Updated

The reverend and civil rights advocate who gave the benediction at President Obama’s inauguration suggested at a recent Obama re-election rally that he thinks white people are going to hell -- though he later said it was just a joke.

The Rev. Joseph Lowery spoke at a rally Saturday in Georgia. According to an account in the Monroe County Reporter, "Lowery said that when he was a young militant, he used to say all white folks were going to hell. Then he mellowed and just said most of them were.

"Now, he said, he is back to where he was," according to the newspaper.

"I don’t know what kind of a n----- wouldn’t vote with a black man running," he also told the audience in the St. James Baptist Church in Forsyth, Ga., according to the paper.

The 91-year-old Lowery, though, told an Atlanta-area TV station and the Daily Caller that the monologue was a joke and from the perspective of a young militant.

Lowery also said he made clear at the time that the comments -- at the event reportedly attended by hundreds of African Americans -- were intended as a joke.

Still, Forsyth Mayor John Howard said he was “pretty shocked” by the comments, according to the newspaper.

Lowery told the Daily Caller he doesn’t remember making the n-word comment.

“I never said that, I don’t remember saying that.”

Lowery was awarded the Presidential Medal of Freedom in 2009 by President Obama.

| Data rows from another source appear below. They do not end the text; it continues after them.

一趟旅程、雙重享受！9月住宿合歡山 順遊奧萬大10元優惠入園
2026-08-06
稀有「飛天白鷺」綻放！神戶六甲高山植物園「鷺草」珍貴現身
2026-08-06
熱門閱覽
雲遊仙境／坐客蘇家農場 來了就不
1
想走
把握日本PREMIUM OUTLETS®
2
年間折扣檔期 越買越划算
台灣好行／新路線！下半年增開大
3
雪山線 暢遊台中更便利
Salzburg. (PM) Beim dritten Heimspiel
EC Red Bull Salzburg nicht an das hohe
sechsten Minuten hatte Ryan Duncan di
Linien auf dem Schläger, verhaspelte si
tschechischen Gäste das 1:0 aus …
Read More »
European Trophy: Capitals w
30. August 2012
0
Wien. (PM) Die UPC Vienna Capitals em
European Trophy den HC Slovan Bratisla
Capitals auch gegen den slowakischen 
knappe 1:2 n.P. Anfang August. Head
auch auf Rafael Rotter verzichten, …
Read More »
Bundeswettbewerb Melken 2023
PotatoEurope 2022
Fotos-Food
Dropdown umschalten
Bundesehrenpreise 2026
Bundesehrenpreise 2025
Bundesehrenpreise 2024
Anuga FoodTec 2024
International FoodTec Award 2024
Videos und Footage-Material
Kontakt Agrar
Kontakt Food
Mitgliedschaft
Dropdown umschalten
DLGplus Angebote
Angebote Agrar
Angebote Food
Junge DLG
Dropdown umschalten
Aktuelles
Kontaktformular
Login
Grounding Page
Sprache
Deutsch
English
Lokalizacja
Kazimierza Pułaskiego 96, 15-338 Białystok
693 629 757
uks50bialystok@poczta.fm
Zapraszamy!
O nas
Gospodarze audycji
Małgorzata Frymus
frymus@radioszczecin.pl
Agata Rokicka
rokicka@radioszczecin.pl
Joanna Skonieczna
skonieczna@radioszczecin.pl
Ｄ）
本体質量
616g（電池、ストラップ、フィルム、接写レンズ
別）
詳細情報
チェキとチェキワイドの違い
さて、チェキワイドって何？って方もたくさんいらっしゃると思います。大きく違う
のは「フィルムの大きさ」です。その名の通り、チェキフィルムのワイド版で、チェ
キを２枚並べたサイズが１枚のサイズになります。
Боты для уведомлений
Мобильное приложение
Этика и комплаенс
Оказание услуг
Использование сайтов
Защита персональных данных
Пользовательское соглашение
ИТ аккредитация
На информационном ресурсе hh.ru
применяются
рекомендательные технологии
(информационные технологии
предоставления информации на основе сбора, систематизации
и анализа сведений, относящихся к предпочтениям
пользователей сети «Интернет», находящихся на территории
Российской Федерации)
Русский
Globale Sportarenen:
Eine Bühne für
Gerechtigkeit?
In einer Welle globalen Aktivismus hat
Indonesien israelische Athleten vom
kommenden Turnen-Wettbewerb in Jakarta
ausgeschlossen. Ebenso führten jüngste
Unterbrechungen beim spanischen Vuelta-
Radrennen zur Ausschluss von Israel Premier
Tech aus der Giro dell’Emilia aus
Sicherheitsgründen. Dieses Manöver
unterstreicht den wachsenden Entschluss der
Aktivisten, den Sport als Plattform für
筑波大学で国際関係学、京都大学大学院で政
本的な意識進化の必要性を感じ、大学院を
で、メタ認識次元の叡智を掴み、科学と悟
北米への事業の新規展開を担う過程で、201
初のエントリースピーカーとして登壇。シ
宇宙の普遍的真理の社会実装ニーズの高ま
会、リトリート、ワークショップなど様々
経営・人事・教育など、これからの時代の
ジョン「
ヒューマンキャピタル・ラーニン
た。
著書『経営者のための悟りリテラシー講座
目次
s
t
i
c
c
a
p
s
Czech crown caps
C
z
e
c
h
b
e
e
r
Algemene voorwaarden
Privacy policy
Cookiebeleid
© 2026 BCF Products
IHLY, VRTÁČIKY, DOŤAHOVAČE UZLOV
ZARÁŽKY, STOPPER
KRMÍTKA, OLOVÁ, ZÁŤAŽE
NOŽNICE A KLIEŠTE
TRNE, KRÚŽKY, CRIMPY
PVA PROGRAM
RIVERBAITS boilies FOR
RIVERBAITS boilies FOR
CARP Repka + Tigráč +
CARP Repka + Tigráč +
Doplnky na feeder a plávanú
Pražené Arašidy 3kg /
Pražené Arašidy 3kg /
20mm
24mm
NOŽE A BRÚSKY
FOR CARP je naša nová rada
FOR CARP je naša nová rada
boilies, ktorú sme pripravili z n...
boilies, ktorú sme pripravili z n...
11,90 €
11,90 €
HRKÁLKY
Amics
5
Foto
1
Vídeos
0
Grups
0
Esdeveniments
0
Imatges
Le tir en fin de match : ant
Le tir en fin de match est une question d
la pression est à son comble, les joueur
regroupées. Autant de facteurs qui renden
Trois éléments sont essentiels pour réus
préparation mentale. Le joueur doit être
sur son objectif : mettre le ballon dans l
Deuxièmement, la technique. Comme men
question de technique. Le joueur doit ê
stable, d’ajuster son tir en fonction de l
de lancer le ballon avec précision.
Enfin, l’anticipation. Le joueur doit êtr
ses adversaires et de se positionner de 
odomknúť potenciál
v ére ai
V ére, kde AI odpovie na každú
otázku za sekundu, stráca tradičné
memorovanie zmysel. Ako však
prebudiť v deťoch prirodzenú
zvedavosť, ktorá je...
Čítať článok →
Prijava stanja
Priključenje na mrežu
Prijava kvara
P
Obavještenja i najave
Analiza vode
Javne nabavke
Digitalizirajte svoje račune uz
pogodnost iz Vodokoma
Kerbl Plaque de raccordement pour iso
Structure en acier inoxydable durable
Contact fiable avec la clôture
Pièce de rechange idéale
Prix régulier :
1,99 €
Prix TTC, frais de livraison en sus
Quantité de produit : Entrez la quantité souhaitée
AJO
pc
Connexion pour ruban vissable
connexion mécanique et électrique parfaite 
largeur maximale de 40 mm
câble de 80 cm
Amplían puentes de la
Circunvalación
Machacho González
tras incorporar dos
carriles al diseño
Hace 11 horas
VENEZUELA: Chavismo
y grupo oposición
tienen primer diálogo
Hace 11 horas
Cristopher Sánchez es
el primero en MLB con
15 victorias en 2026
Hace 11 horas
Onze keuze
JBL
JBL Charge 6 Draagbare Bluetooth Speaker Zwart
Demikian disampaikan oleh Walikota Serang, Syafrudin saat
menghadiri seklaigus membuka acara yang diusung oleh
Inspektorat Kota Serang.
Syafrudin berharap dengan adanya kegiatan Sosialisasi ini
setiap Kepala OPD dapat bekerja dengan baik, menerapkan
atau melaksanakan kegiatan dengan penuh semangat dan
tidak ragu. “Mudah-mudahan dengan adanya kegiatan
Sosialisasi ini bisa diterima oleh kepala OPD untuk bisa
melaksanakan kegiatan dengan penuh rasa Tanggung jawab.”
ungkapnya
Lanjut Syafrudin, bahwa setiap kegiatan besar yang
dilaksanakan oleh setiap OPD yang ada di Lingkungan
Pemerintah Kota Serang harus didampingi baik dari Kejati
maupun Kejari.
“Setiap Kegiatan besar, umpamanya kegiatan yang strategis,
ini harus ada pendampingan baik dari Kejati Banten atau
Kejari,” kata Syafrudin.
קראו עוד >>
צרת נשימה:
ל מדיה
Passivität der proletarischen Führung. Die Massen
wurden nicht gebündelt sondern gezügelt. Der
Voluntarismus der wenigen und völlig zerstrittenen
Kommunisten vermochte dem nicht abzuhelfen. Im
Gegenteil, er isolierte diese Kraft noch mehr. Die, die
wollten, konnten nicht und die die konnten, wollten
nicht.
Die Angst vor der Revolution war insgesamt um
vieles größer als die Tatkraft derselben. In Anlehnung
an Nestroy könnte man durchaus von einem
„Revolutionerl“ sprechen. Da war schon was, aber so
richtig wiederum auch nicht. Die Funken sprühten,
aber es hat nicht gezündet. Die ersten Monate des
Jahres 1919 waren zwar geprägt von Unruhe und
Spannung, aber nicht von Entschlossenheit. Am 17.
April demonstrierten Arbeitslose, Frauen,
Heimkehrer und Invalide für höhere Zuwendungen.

His benediction in 2009 for Obama's inauguration included one racially charged, though somewhat whimsical, line.

He closed with the following passage: "Lord, in the memory of all the saints who from their labors rest, and in the joy of a new beginning, we ask you to help us work for that day when black will not be asked to get in back, when brown can stick around, when yellow will be mellow, when the red man can get ahead, man -- and when white will embrace what is right."